Ein ungutes Gefühl in der Magengegend verspürend, einen dicken Kloß im Hals während ich dem Rufzeichen lauschte. Es dauerte eine Ewigkeit bis sich am anderen Ende der Leitung sein Arbeitgeber meldete. Auf meine Bitte, mir den Vater meines Kindes ans Telefon zu holen, räusperte dieser sich kurz und teilte mir knapp mit, dass dies nicht ginge. Man hatte ihn am Abend zuvor in ein Krankenhaus gebracht. Meine Knie begannen zu zittern, mein Puls flog, alles begann sich zu drehen. Bildlich gesprochen neben mir stehend, legte ich auf.

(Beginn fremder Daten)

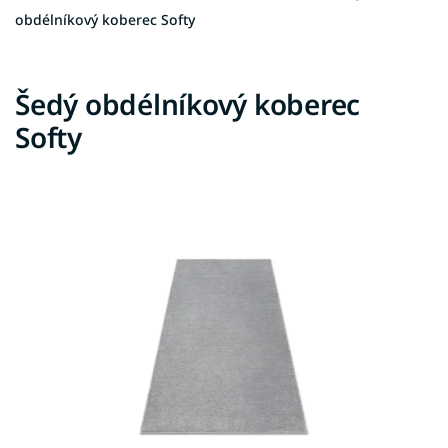
obdélníkový koberec Softy
Šedý obdélníkový koberec
Softy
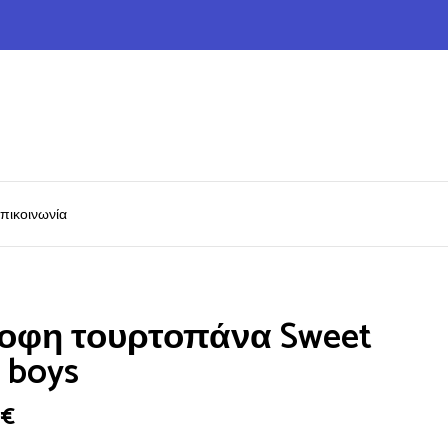
πικοινωνία
οφη τουρτοπάνα Sweet
 boys
0
€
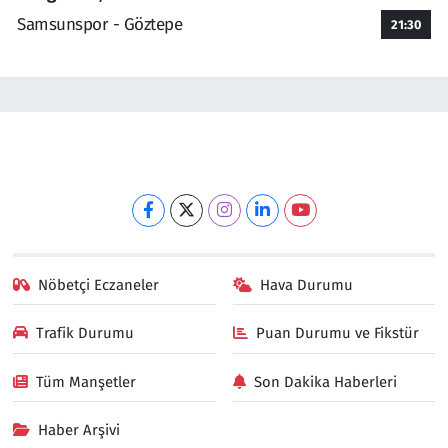
Samsunspor - Göztepe
21:30
Nöbetçi Eczaneler
Hava Durumu
Trafik Durumu
Puan Durumu ve Fikstür
Tüm Manşetler
Son Dakika Haberleri
Haber Arşivi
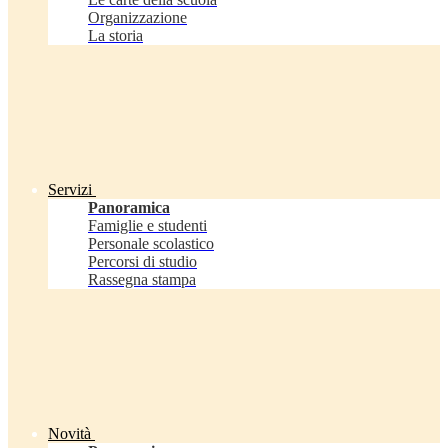
Organizzazione
La storia
Servizi
Panoramica
Famiglie e studenti
Personale scolastico
Percorsi di studio
Rassegna stampa
Novità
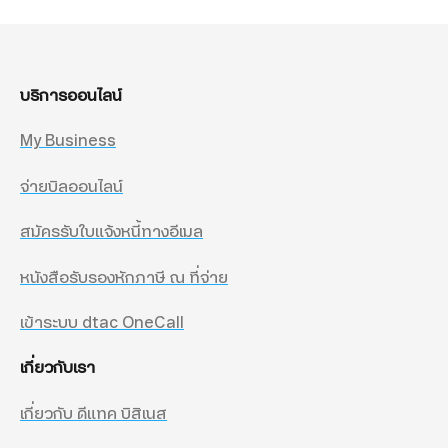
บริการออนไลน์
My Business
จ่ายบิลออนไลน์
สมัครรับใบแจ้งหนี้ทางอีเมล
หนังสือรับรองหักภาษี ณ ที่จ่าย
เข้าระบบ dtac OneCall
เกี่ยวกับเรา
เกี่ยวกับ ดีแทค บิสิเนส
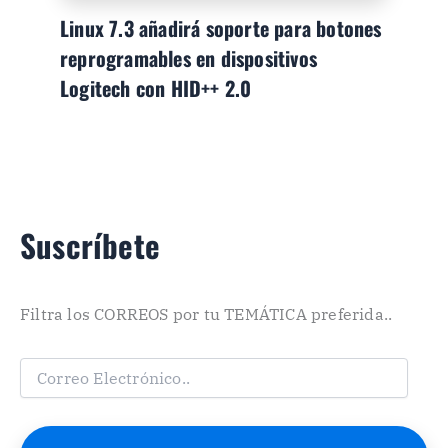
Linux 7.3 añadirá soporte para botones
reprogramables en dispositivos
Logitech con HID++ 2.0
Suscríbete
Filtra los CORREOS por tu TEMÁTICA preferida..
C
o
r
r
e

Einige Stunden später saß ich mit meiner Dreijährigen im Zug und fuhr in die Nachbarstadt. Auf dem Gang des Krankenhausflurs begegneten wir uns. Vergangenheit und Gegenwart verschmolzen in diesem Moment, wehmütig und liebevoll zugleich. Er sah sein Kind. Zum zweiten Mal. Wir redeten, lang.

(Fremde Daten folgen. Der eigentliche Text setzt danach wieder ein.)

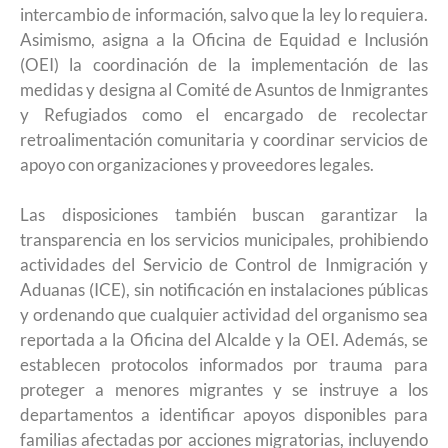
intercambio de información, salvo que la ley lo requiera.
Asimismo, asigna a la Oficina de Equidad e Inclusión
(OEI) la coordinación de la implementación de las
medidas y designa al Comité de Asuntos de Inmigrantes
y Refugiados como el encargado de recolectar
retroalimentación comunitaria y coordinar servicios de
apoyo con organizaciones y proveedores legales.
Las disposiciones también buscan garantizar la
transparencia en los servicios municipales, prohibiendo
actividades del Servicio de Control de Inmigración y
Aduanas (ICE), sin notificación en instalaciones públicas
y ordenando que cualquier actividad del organismo sea
reportada a la Oficina del Alcalde y la OEI. Además, se
establecen protocolos informados por trauma para
proteger a menores migrantes y se instruye a los
departamentos a identificar apoyos disponibles para
familias afectadas por acciones migratorias, incluyendo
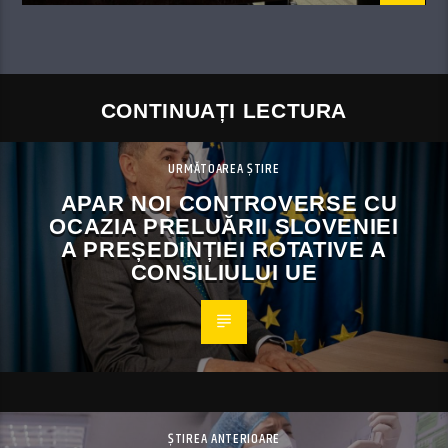
CONTINUAȚI LECTURA
URMĂTOAREA ȘTIRE
APAR NOI CONTROVERSE CU
OCAZIA PRELUĂRII SLOVENIEI
A PREȘEDINȚIEI ROTATIVE A
CONSILIULUI UE
ȘTIREA ANTERIOARE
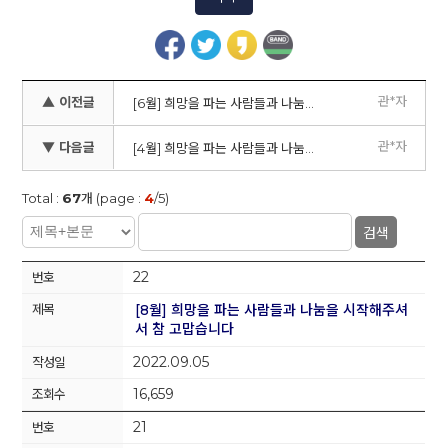
관*자
▲ 이전글
[6월] 희망을 파는 사람들과 나눔을 시작해주셔서 참 고맙습니다
관*자
▼ 다음글
[4월] 희망을 파는 사람들과 나눔을 시작해주셔서 참 고맙습니다
Total :
67
개 (page :
4
/5)
검색
22
[8월] 희망을 파는 사람들과 나눔을 시작해주셔
서 참 고맙습니다
2022.09.05
16,659
21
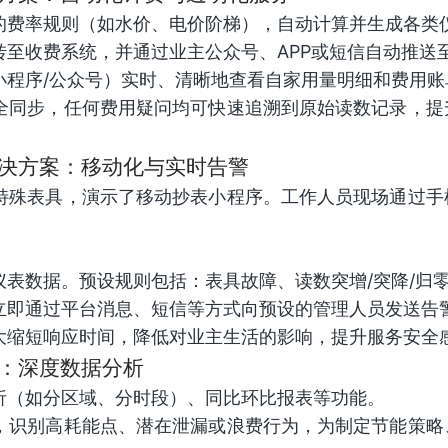
的费率规则（如水价、电价阶梯），自动计算并生成各类
转至收费系统，并通过业主公众号、APP或短信自动推送
小程序/公众号）实时、清晰地查看自家用量明细和费用账
完全同步，任何费用疑问均可快速追溯到原始读数记录，提
 解决方案：移动化与实时告警
的特殊表具，演示了移动抄表小程序。工作人员现场通过手
仪表数据。预设规则包括：表具故障、读数突增/突降/归
立即通过平台消息、短信等方式向预设的管理人员发送告
大缩短响应时间，降低对业主生活的影响，提升服务安全
方案：深度数据分析
析（如分区域、分时段）、同比环比报表等功能。
据，识别高耗能点、潜在泄漏或浪费行为，为制定节能策略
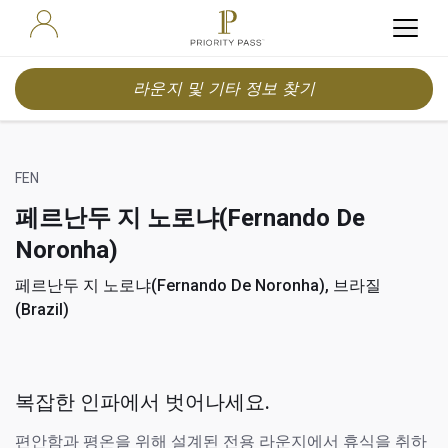
라운지 및 기타 정보 찾기
FEN
페르난두 지 노로냐(Fernando De
Noronha)
페르난두 지 노로냐(Fernando De Noronha), 브라질
(Brazil)
복잡한 인파에서 벗어나세요.
편안함과 평온을 위해 설계된 전용 라운지에서 휴식을 취하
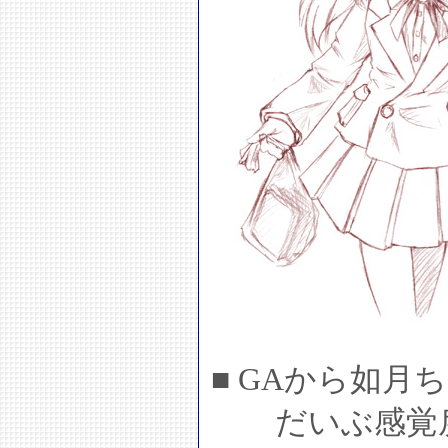
■ GAから如月
だいぶ感覚戻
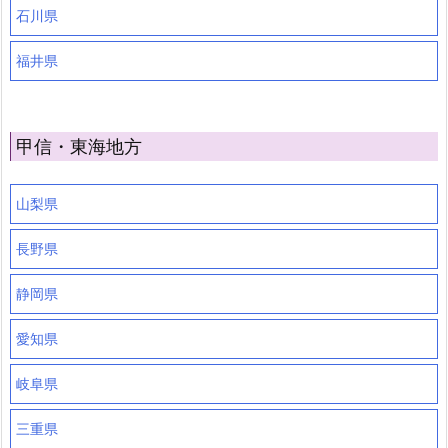
石川県
福井県
甲信・東海地方
山梨県
長野県
静岡県
愛知県
岐阜県
三重県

Wie der Abspann auf einer alten Zelluloidrolle gestaltete sich der Abschied. Der Herbstwind trieb uns erneut auseinander. Mein Kind und mich, ungeschützt in Richtung Bahnhof. Er, winkend hinter dem Fensterkreuz seines Krankenzimmers. Bis wir unseren Blicken endgültig entschwanden.

Während der Heimfahrt lag meine Kleine friedlich schlummernd in meinem Schoß. Erschöpft, nichts ahnend in ihrer kindlichen Unbeschwertheit. Meinen Kopf an die beschlagene Fensterscheibe des Zugabteils gelehnt sah ich die Herbstlandschaft in goldenem Farbenspiel vorbeifliegen. Mit einer gewissen Vorahnung behaftet und dennoch beruhigt lauschte ich meiner inneren Stimme. Sie gab mir Recht. Es tat gut sich endlich ausgesprochen zu haben, nach so vielen Jahren. Ich war im Reinen mit ihm, mit uns, mit meinem Schicksal. Endlich.

Zwei Wochen später, ein amtliches Schreiben des Familiengerichts. “Die Alimentezahlungen des Herrn G. werden eingestellt. Herr G. verstarb am 16.10. 1986″.